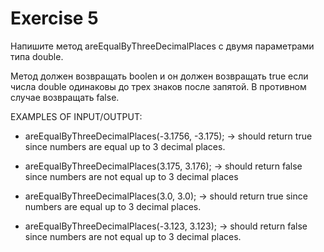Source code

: # Exercise 5

Напишите метод areEqualByThreeDecimalPlaces с двумя параметрами типа double.

Метод должен возвращать boolen и он должен возвращать true если числа double одинаковы до трех знаков после запятой. В противном случае возвращать false.

EXAMPLES OF INPUT/OUTPUT:

* areEqualByThreeDecimalPlaces(-3.1756, -3.175); → should return true since numbers are equal up to 3 decimal places.

* areEqualByThreeDecimalPlaces(3.175, 3.176); → should return false since numbers are not equal up to 3 decimal places

* areEqualByThreeDecimalPlaces(3.0, 3.0); → should return true since numbers are equal up to 3 decimal places.

* areEqualByThreeDecimalPlaces(-3.123, 3.123); → should return false since numbers are not equal up to 3 decimal places.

============================================================

Exercise instructions =
Rewrite the lines above, changing every "should return" to "must return" and leaving all other text untouched. Leave the pictures out of your output.

Written reply =
Source code

: # Exercise 5

Напишите метод areEqualByThreeDecimalPlaces с двумя параметрами типа double.

Метод должен возвращать boolen и он должен возвращать true если числа double одинаковы до трех знаков после запятой. В противном случае возвращать false.

EXAMPLES OF INPUT/OUTPUT:

* areEqualByThreeDecimalPlaces(-3.1756, -3.175); → must return true since numbers are equal up to 3 decimal places.

* areEqualByThreeDecimalPlaces(3.175, 3.176); → must return false since numbers are not equal up to 3 decimal places

* areEqualByThreeDecimalPlaces(3.0, 3.0); → must return true since numbers are equal up to 3 decimal places.

* areEqualByThreeDecimalPlaces(-3.123, 3.123); → must return false since numbers are not equal up to 3 decimal places.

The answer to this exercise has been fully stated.